Autism is a communication disorder/difference that manifests differently in different people. If it makes it very difficult for your daughter to initiate communication (go up to people and start talking) then they need to be proactive in supporting her just like they should for any other difference or disability. If they had a child with developmental delays who wasn't yet verbal they would have to support this situation more proactively and it should be no different just because your daughter is theoretically capable of saying what has happened. Neither does it make any difference if other autistic students the teacher or head or SENCO have known before did not struggle with this aspect of communication. What matters is that your daughter does.

If they don't start accepting responsibility start talking about the Equality Act and the need to provide reasonable adjustments for children with disabilities, which would include adjustments for social communication difficulties as part of autism. If they can't see the problem, use an analogy. Let's say a child has a hearing impairment. The school wouldn't say "she just needs to listen more carefully, she doesn't need hearing aids". Or if she struggled with shortsightedness, they wouldn't say "she can see things far away if she tries harder". They would allow her to use glasses to support the area of weakness. This is the same, she has a communication difficulty as part of a diagnosed condition and the school needs to support that, by proactively keeping the children apart, checking in with her, and making sure she is ok.

PlantDoctor · 22/03/2025 23:31

By contrast, my DD is in reception and was bitten by another kid this week. She's had a couple of pushing incidents from him before (put it this way, we knew who she would say bit her before she told us), but nothing left a mark previously.
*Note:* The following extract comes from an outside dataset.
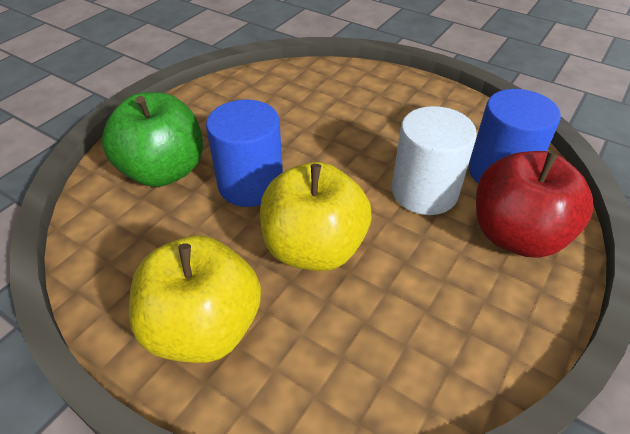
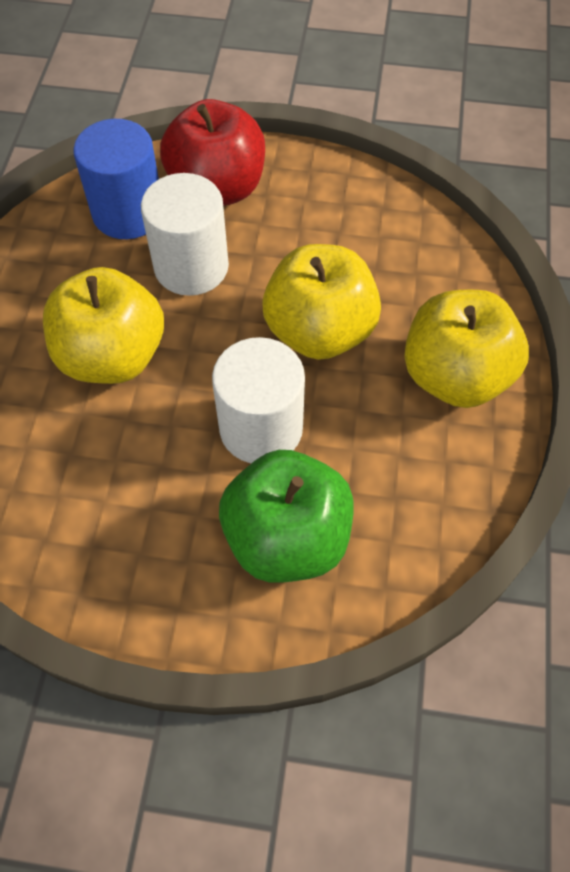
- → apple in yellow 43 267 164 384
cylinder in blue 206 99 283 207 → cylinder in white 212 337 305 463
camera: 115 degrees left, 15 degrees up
For the biting incident, her teacher called us, explained the situation and the consequence the other child was given, then told us she would be ringing his parents immediately after speaking with us. That's the response I would have expected, and I think it's what you should expect too.

Edit: sorry, I mean that's what you should expect from your school for the type of injury my DD has. For the multiple injuries yours had I would expect A LOT more of a reaction from the school.
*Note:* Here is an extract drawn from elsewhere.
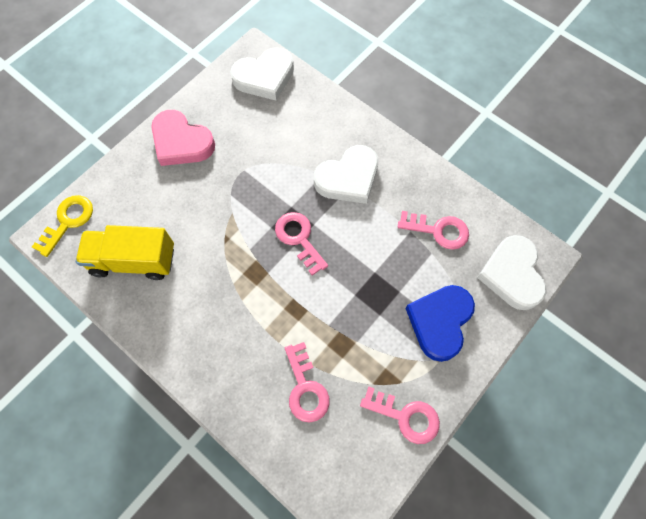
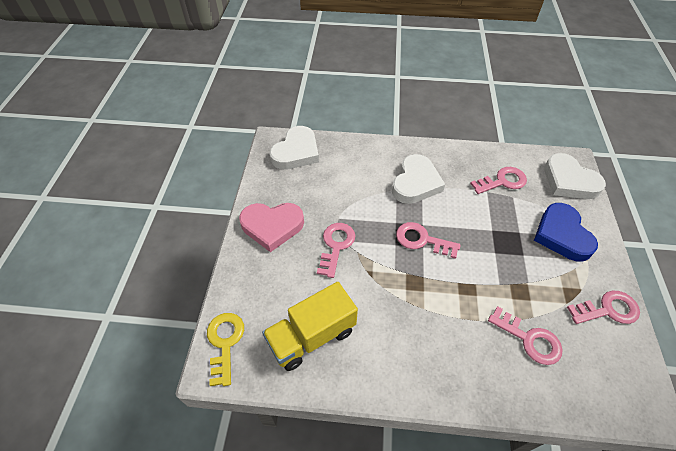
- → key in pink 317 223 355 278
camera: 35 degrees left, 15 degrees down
kurotora · 22/03/2025 23:40

I very much appreciate all the replies. We’re unfortunately not in a position to homeschool, my first preference would be to sort out or even better to get the in year transfer.

My question is, what can we do when the school basically deny? “She must have fallen in the playground” etc? When we have had accident forms - which isn’t every time - they always state “head bump”. I’m told by a TA who works at another local primary that this is normal procedure as they can’t implicate another child even if they know it was not an accident, but it feels very dishonest to me!

What can I do when they deny there’s a problem? This is why I’m not sure if I can appeal for the urgent in-year transfer, if the school aren’t accepting responsibility?

OP posts:
Solocatmum · 22/03/2025 23:45

I’m so sorry this is happening
to your daughter. it’s not acceptable and it is assault.

I went through exactly the same thing with my 4 year old when she started school. Tried addressing with school who minimised. I was very lucky to be able to move her at October half term; she settled quickly and was best thing I could ever have done!

if you can’t move her or don’t want to yet, put EVERYTHING in writing and litter with “safeguarding” and “bullying”. Reference the policies and complain to the head, and if head takes no interest to the governors. Don’t let it drop. It’s not ok.